What lines below hold the string "scroll"? Copy them all.

◆ ◆ ◆

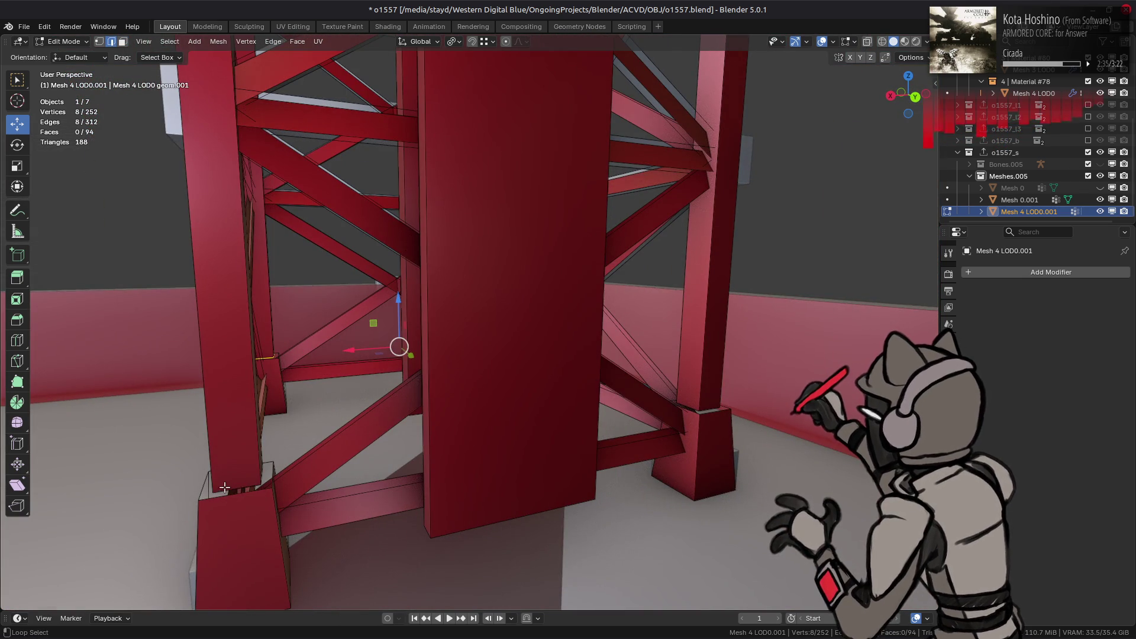
left_click(690, 436, "alt+shift")
left_click(436, 367, "alt+shift")
key("g")
key("z")
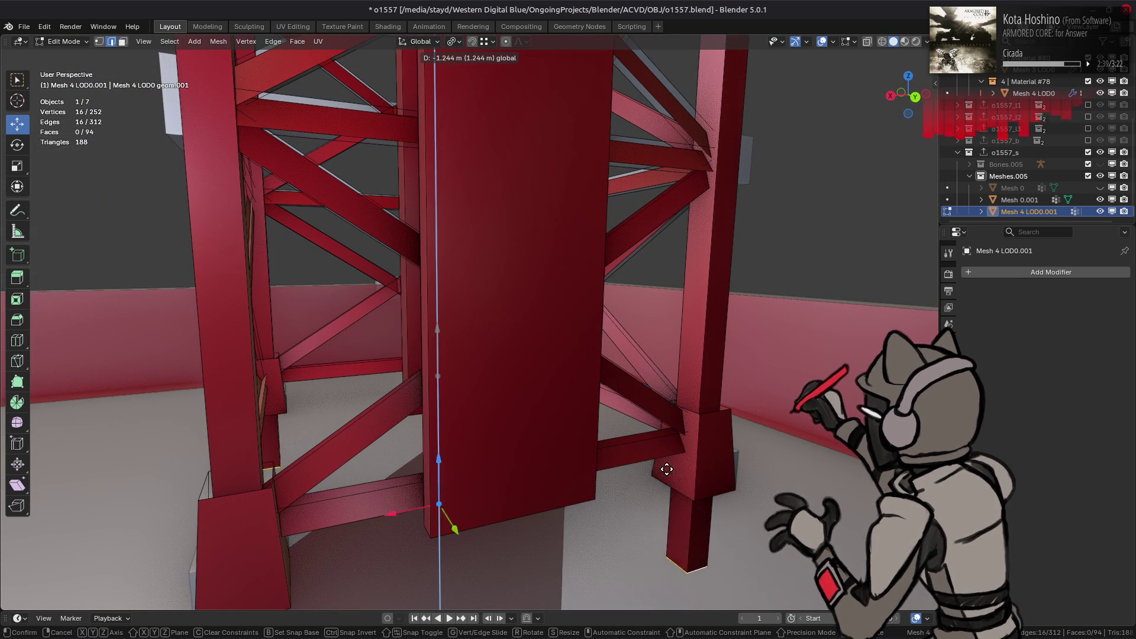
key("ctrl")
left_click(694, 498)
Return to Object Mode and review the cleaned-up tower and its viewport overlays
mouse_move(438, 431)
middle_mouse_down()
mouse_move(436, 353)
mouse_move(461, 324)
mouse_move(515, 376)
middle_mouse_up()
scroll(516, 377, "down", 3)
key("Tab")
scroll(497, 337, "down", 3)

◆ ◆ ◆

## [SOLUTION TO THIS TASK]
scroll(516, 377, "down", 3)
scroll(497, 337, "down", 3)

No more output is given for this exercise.